The Braves aren’t really playing for anything at this point, so the loss is fairly irrelevant. But, it was nice to see Wentz continue his great run since coming back to his original team. Wentz pitched 6 2⁄3 innings of 7/3 K/BB ratio ball, with just one hit finding grass against him in the process. That hit actually came in the Royals’ first PA of the game; Wentz did walk three, but that was it in terms of baserunners against him. Moreover, one of the walks was erased on a double play ball on his final pitch of the afternoon. Another was erased on a pickoff, so basically Wentz faced just 22 batters while getting 20 outs.
The rest of the pitching slate was Pierce Johnson, Dylan Lee, and Raisel Iglesias, who also breezed through the lineup. Iglesias didn’t hurt his trade value in this one, so that’s marginally positive as well.

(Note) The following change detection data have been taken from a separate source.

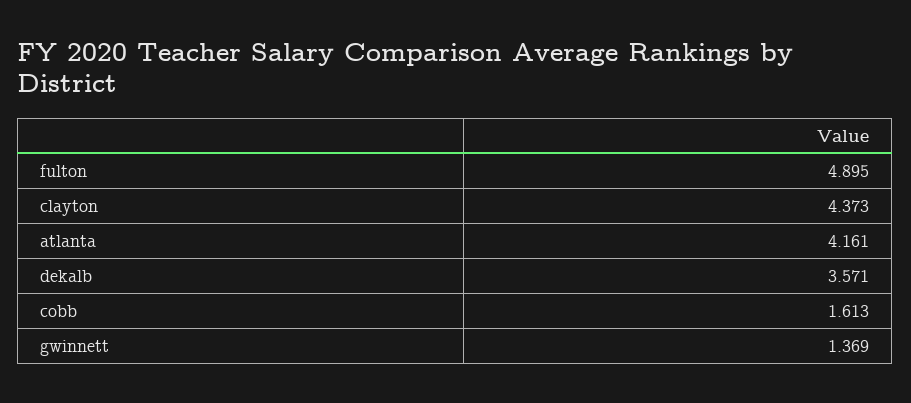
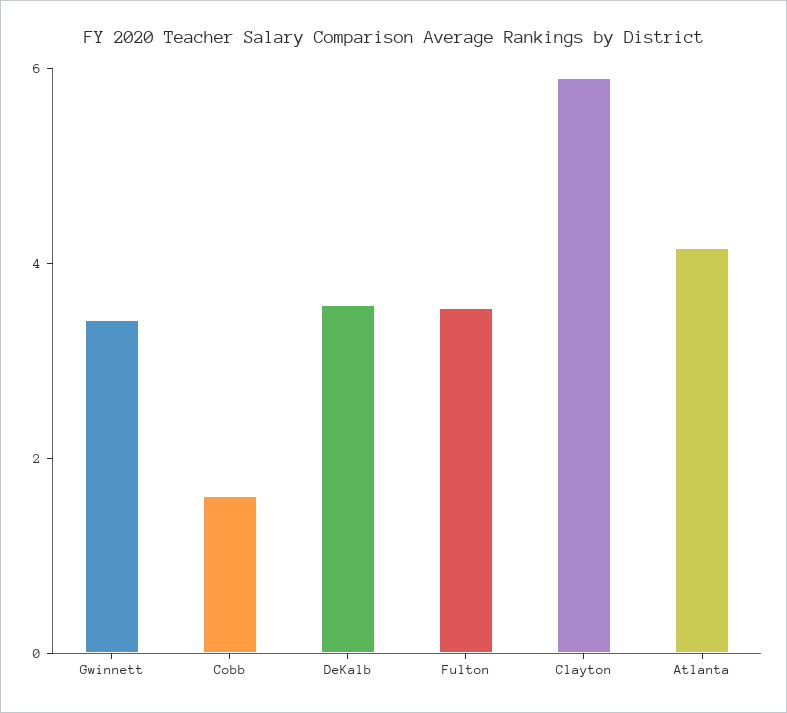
  {
-   "fulton": 4.895,
+   "fulton": 3.5,
-   "clayton": 4.373,
+   "clayton": 6,
    "atlanta": 4.161,
    "dekalb": 3.571,
    "cobb": 1.613,
-   "gwinnett": 1.369
+   "gwinnett": 3.5
  }

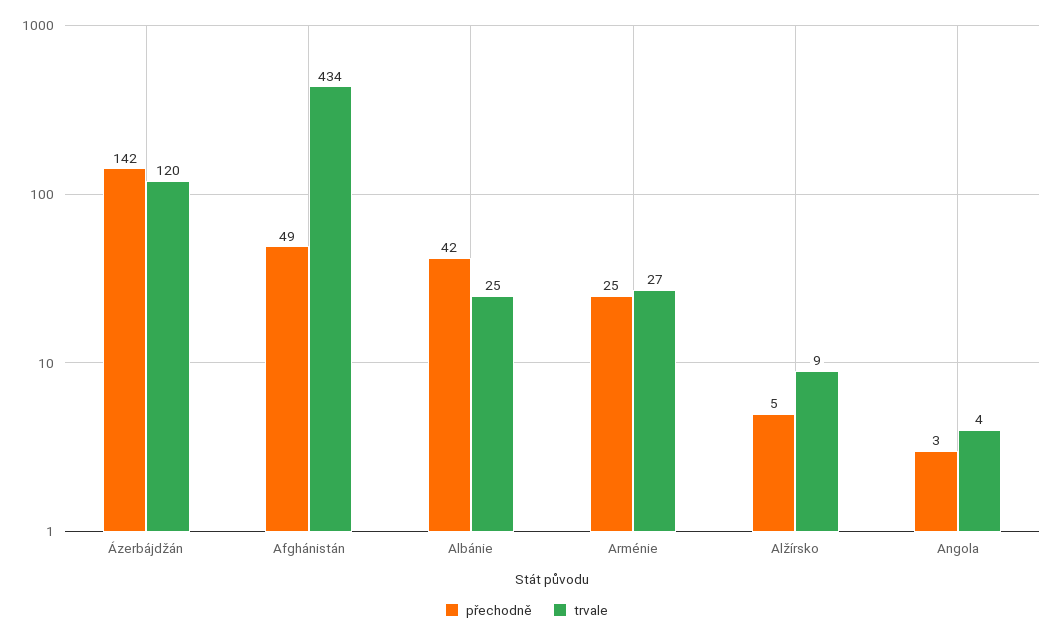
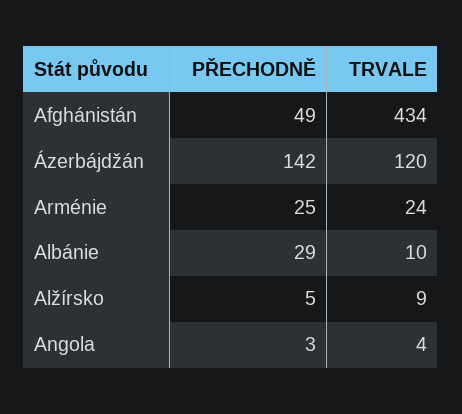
  {
    "přechodně": {
      "Ázerbájdžán": 142,
      "Afghánistán": 49,
-     "Albánie": 42,
+     "Albánie": 29,
      "Arménie": 25,
      "Alžírsko": 5,
      "Angola": 3
    },
    "trvale": {
      "Ázerbájdžán": 120,
      "Afghánistán": 434,
-     "Albánie": 25,
+     "Albánie": 10,
-     "Arménie": 27,
+     "Arménie": 24,
      "Alžírsko": 9,
      "Angola": 4
    }
  }

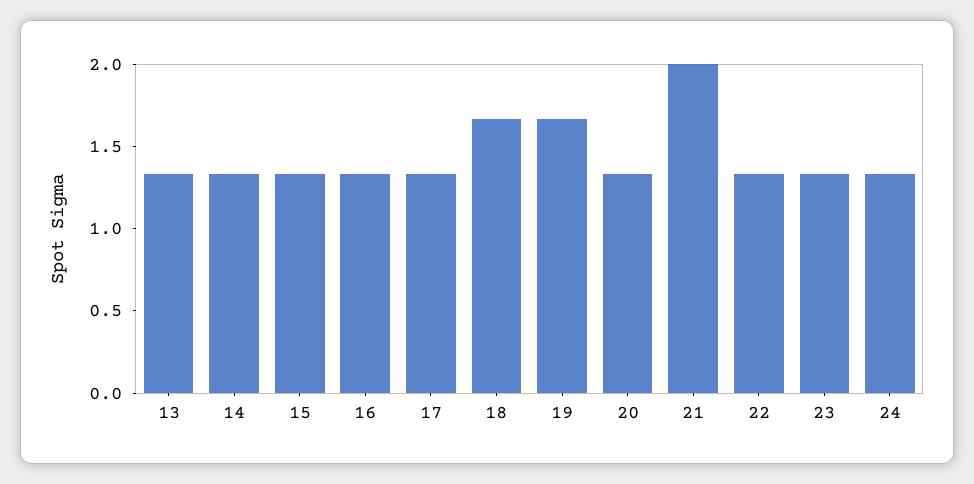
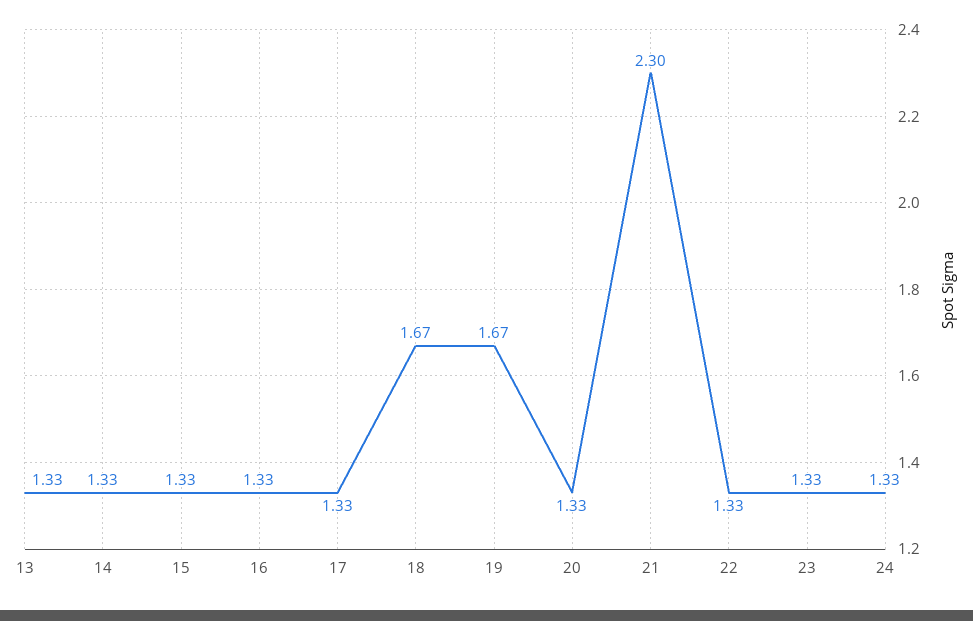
  {
    "13": 1.33,
    "14": 1.33,
    "15": 1.33,
    "16": 1.33,
    "17": 1.33,
    "18": 1.67,
    "19": 1.67,
    "20": 1.33,
-   "21": 2,
+   "21": 2.3,
    "22": 1.33,
    "23": 1.33,
    "24": 1.33
  }

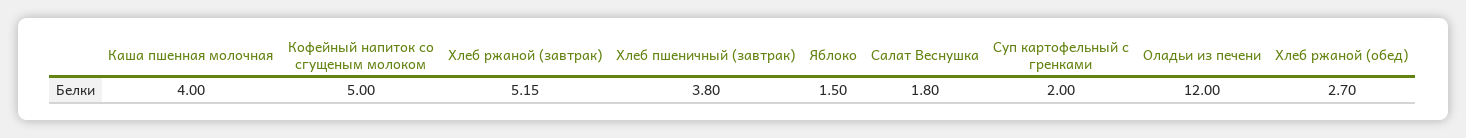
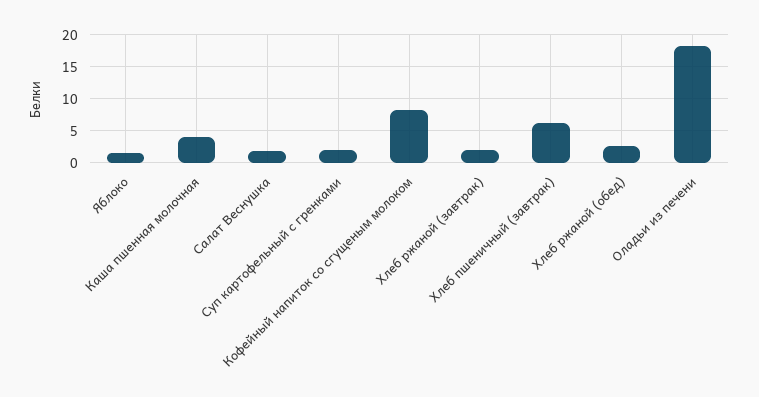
  {
    "Каша пшенная молочная": 4,
-   "Кофейный напиток со сгущеным молоком": 5,
+   "Кофейный напиток со сгущеным молоком": 8,
-   "Хлеб ржаной (завтрак)": 5.15,
+   "Хлеб ржаной (завтрак)": 2,
-   "Хлеб пшеничный (завтрак)": 3.8,
+   "Хлеб пшеничный (завтрак)": 6,
    "Яблоко": 1.5,
    "Салат Веснушка": 1.8,
    "Суп картофельный с гренками": 2,
-   "Оладьи из печени": 12,
+   "Оладьи из печени": 18,
    "Хлеб ржаной (обед)": 2.7
  }

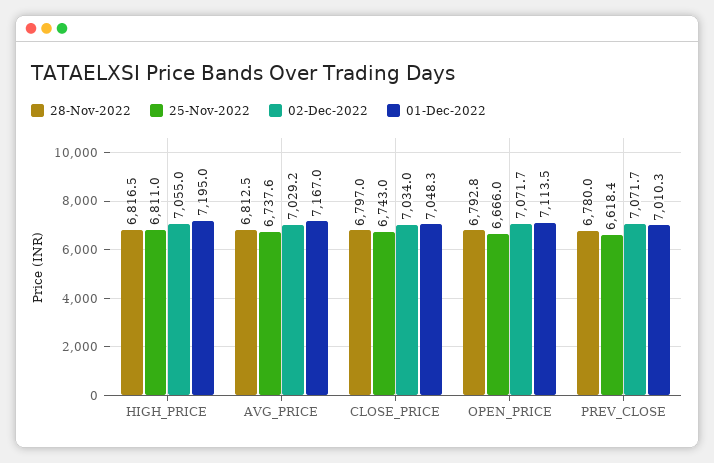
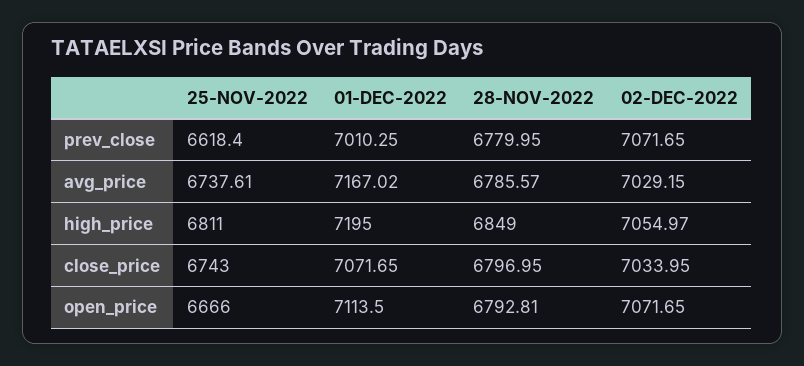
  {
    "28-Nov-2022": {
-     "HIGH_PRICE": 6816.5,
+     "HIGH_PRICE": 6849,
-     "AVG_PRICE": 6812.5,
+     "AVG_PRICE": 6785.57,
      "CLOSE_PRICE": 6796.95,
      "OPEN_PRICE": 6792.81,
      "PREV_CLOSE": 6779.95
    },
    "25-Nov-2022": {
      "HIGH_PRICE": 6811,
      "AVG_PRICE": 6737.61,
      "CLOSE_PRICE": 6743,
      "OPEN_PRICE": 6666,
      "PREV_CLOSE": 6618.4
    },
    "02-Dec-2022": {
      "HIGH_PRICE": 7054.97,
      "AVG_PRICE": 7029.15,
      "CLOSE_PRICE": 7033.95,
      "OPEN_PRICE": 7071.65,
      "PREV_CLOSE": 7071.65
    },
    "01-Dec-2022": {
      "HIGH_PRICE": 7195,
      "AVG_PRICE": 7167.02,
-     "CLOSE_PRICE": 7048.3,
+     "CLOSE_PRICE": 7071.65,
      "OPEN_PRICE": 7113.5,
      "PREV_CLOSE": 7010.25
    }
  }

The lineup, well, it was the usual story against a procession of Kansas City relievers. They basically did nothing all game. There was a two-on, two-out situation that ended when Eli White struck out. They got back-to-back singles to start the sixth with Matt Olson, Austin Riley, and Michael Harris II due up, and all three of those guys hit into outs. In the ninth, facing closer Carlos Estevez, Riley connected for the only barrel of the game… but it was an out (barreled out barreled out barreled out). Harris followed by crushing a pitch, only for it to Madden 2004 PlayStation 1-era physics its way right into Estevez’ glove.
The Braves could have theoretically scored in the tenth, after Ozzie Albies singled to put runners on the corners with none out, but strikeout-strikeout made it unlikely, and then Luke Williams somehow hit a pitch 100 mph with a 17 degree launch angle… but it went right to the left fielder. That only made the subsequent sequence funnier: facing Daysbel Hernandez, Perez hit a pitch 101 mph at a 15 degree launch angle, but since he hit his not to a fielder, the game ended. Baseball!
At this point I think the story of “how much sillier (in a bad way) can the season get” is way more interesting than anything else that could happen, so we’ll keep watching to see what the answer to that is. The Braves already entered this game with the worst BaseRuns underperformance in MLB, and this game will only further that. Not to mention, they’ve hit well enough lately to yoink their team xwOBA back into the top ten, but… they’ve lost something like eight of nine (I don’t know, it’s something like that), so it’s just funny all around.
They now head to Cincinnati for more misery and probably another blown chance to mess up a pseudo-contender.